__Text shown__:
That is something I don't yet understand. Is this because of the fact that CD stores 
up to 16 entries per hash bucket and handles collisions better?

> 
> >Can you specify your test setup in more detail? What kind of DFC miss rates do
> >you measure depending on the flow rate? Can you publish your
> >measurement results?
> >
> [Wang, Yipeng] We use the test/rules we posted with our CD patch. Basically we vary src_IP to hit different subtables,
> and then vary dst_IP to create various numbers of flows. We use Spirent to generate src_IP from
> 1.0.0.0 to 20.0.0.0 depending on the subtable count, and dst_IP from 0.0.0.0 to certain value depending on the
> flow count. It is similar to your traffic pattern with various UDP port number.
> We use your proposed EMC design for both schemes. Here is the performance ratio we collected:
> 
> throughput ratio: CD to DFC (both has 1M entries. CD costs 4MB while DFC 8MB, THP on).
> table cnt/flow cnt	1	3	5	10	20
> 10k			1.00	1.00	0.85	1.00	1.00
> 100k			0.81	1.15	1.17	1.35	1.55
> 1M			0.80	1.12	1.31	1.37	1.63

I assume this is 10k/100k/1M flows in total, independent of the number of subtables, right?

The degradation of DFC for large flow counts and many subtables comes from the increasing
cost for linear DPCLS searches after DFC misses I wonder how CD can avoid similar number of
misses with the same number of CD entries. Is this just because of the 16 entries per bucket?

> 
> >Do you have an updated version of your CD patch that works with the
> >membership library in DPDK 17.11 now that OVS master builds against 17.11?
> >
> [Wang, Yipeng] We have the code and we can send to you for testing
> if you would like to. But since now we think it is better to combine the benefit of both DFC and CD,
> it would be better to post on mailing list a more mature patch later.

__Job item A__: Translate this sentence from the thread on DFC and CD into Spanish: "I assume this is 10k/100k/1M flows in total, independent of the number of subtables, right?"
__Job item B__: Output everything in the thread on DFC and CD from "I assume this" down to "entries per bucket?", with no changes.
The lines that come next play no part in this work.

__Dataset content__:
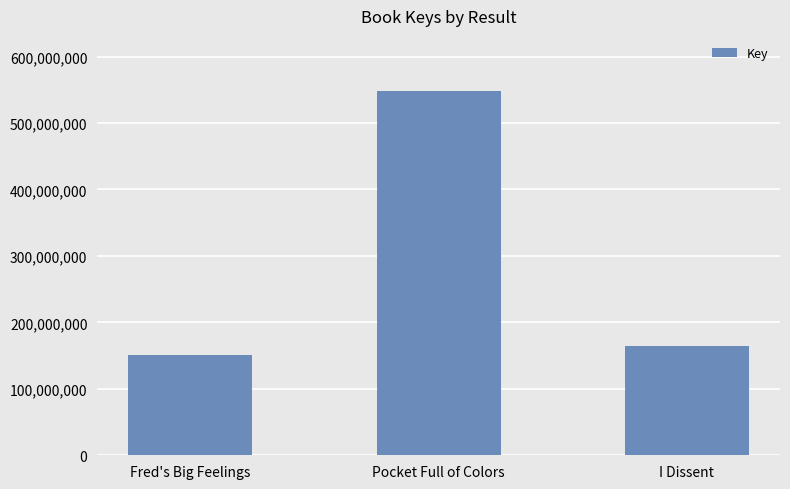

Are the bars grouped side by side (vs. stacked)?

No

__Answer section A__: Supongo que se trata de 10k/100k/1M flujos en total, independientemente del número de subtablas, ¿verdad?

__Answer section B__:
I assume this is 10k/100k/1M flows in total, independent of the number of subtables, right?

The degradation of DFC for large flow counts and many subtables comes from the increasing
cost for linear DPCLS searches after DFC misses I wonder how CD can avoid similar number of
misses with the same number of CD entries. Is this just because of the 16 entries per bucket?